Famous American Women Authors
Each and every one of these women is included because she is noteworthy - a cutting-edge artist or writer, a revolutionary who is upending her community's and the world's limited notions of what a Muslim woman is capable of doing, a pioneer fighting for women's and girls' rights.
As a way of recognizing the many contributions these women are making, I wanted to highlight a handful of these women in a two-part series - this first blog devoted to North American Muslim women, and a second upcoming blog celebrating Muslim women from other parts of the world.
In this snapshot of our exhibition of North American Muslim women, you'll find a diverse group of women who've been able to move beyond the belittling stereotypes about Muslim women and are, instead, using their personal relationship to their faith in a positive way to actually shift the national conversation about Islam. In the process, they are transforming the world in fresh and exhilarating ways.
1. The daughter of influential Muslim American leader Malcolm X, Ilyasah Shabazz is an activist, motivational speaker, and author of the critically acclaimed autobiography Growing Up X. She produces The WAKE-UP Tour™, her exclusive youth empowerment program to mentor students throughout the country, and she participates in international humanitarian delegations. Her goal is to "empower future generations through understanding the world's diverse cultures and historic civilizations."

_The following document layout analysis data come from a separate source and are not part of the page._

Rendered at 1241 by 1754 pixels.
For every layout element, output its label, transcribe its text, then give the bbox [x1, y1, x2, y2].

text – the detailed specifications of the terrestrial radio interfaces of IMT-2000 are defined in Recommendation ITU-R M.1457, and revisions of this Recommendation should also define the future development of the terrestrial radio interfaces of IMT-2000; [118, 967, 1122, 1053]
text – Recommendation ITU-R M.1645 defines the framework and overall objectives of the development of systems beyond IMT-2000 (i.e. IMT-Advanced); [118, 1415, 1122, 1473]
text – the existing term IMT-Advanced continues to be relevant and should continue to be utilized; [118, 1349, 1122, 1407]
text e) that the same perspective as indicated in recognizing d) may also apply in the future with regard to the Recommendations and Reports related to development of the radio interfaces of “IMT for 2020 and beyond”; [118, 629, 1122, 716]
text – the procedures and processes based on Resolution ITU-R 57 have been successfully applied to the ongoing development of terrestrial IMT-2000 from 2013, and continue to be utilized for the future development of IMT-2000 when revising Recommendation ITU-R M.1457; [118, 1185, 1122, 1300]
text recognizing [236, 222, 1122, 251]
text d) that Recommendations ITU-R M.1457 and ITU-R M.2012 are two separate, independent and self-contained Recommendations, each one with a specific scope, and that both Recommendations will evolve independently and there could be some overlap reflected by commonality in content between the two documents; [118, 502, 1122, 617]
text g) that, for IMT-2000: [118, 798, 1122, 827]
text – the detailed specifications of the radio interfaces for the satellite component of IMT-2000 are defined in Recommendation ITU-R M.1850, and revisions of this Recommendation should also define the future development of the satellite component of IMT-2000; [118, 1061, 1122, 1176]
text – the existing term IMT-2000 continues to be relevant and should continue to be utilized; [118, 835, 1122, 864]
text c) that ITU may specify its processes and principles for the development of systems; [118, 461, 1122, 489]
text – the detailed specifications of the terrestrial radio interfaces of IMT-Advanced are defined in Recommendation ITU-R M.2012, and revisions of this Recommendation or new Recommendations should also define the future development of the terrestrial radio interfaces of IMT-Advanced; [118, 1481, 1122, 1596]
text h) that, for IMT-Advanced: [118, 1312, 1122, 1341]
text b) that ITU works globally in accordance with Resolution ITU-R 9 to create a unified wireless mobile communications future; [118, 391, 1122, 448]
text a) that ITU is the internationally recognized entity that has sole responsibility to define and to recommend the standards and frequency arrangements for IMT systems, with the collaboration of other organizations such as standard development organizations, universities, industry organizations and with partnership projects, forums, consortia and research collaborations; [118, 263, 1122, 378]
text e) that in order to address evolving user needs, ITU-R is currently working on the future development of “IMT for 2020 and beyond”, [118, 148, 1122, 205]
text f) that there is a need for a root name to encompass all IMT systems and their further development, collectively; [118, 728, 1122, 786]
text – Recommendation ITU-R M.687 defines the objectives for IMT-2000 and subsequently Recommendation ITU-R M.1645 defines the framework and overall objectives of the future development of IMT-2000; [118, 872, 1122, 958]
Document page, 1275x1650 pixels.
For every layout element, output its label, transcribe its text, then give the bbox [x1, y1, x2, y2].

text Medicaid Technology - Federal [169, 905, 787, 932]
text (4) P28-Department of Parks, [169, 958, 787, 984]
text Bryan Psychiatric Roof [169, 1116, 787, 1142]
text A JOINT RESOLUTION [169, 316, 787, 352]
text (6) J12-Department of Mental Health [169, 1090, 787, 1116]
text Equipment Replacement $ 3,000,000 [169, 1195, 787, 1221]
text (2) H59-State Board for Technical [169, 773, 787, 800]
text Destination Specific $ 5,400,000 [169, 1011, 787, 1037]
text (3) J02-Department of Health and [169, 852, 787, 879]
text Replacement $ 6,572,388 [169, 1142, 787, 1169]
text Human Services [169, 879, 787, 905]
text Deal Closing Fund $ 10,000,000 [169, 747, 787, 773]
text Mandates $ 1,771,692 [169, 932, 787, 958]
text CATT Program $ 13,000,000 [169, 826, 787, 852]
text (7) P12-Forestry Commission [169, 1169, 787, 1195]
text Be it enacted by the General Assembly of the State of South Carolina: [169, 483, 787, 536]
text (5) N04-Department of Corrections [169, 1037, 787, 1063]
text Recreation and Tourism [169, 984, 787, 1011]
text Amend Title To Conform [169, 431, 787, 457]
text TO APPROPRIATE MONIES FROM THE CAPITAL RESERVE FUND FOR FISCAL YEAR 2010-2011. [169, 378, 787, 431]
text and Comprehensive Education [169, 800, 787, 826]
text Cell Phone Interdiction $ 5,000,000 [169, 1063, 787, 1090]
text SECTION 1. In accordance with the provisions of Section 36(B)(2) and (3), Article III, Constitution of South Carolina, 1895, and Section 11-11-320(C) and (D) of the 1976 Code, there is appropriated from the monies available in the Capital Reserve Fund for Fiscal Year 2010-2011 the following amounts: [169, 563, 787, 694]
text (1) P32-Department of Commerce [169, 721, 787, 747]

2. Farah Pandith was appointed Special Representative to Muslim Communities in June 2009. Her office is responsible for executing the Secretary of State's vision for engagement with Muslims around the world on a people-to-people and organizational level. She reports directly to the Secretary of State. Pandith says she wants "to see young women who happen to be Muslim ... push back against stereotypes, to tell their stories in their real voices, to create alternative narratives in every way possible - because when you flood the marketplace with alternatives, the conversation will begin to change."
3. Laleh Bakhtiar is the first American woman to translate the Quran into English and the first woman to present a critical translation of the Quran in any language. She says, "The veil is the wrong thing to be stuck on when discussing Muslim women's rights in Islam. In fact, in many cases, the Quran reinforces a Muslim woman's self-esteem. And Muslim women worldwide are using the Quran to reassert their rights - rights that have been taken away from them through patriarchal interpretations and laws."
4. Dalia Mogahed has spent years extensively researching the real lives of Muslims around the world in her former job as Executive Director of the Gallup Center for Muslim Studies, a think tank and consultancy that offers evidence-based advice on Muslim societies around the world. President Barack Obama appointed Mogahed to the President's Advisory Council on Faith-Based and Neighborhood Partnerships. She says, "Muslim Americans helped thwart the majority of foiled al-Qaeda inspired terrorist plots in America. Rather than bearing collective guilt for Al-Qaeda inspired terrorism, the Muslim American community is its most formidable adversary."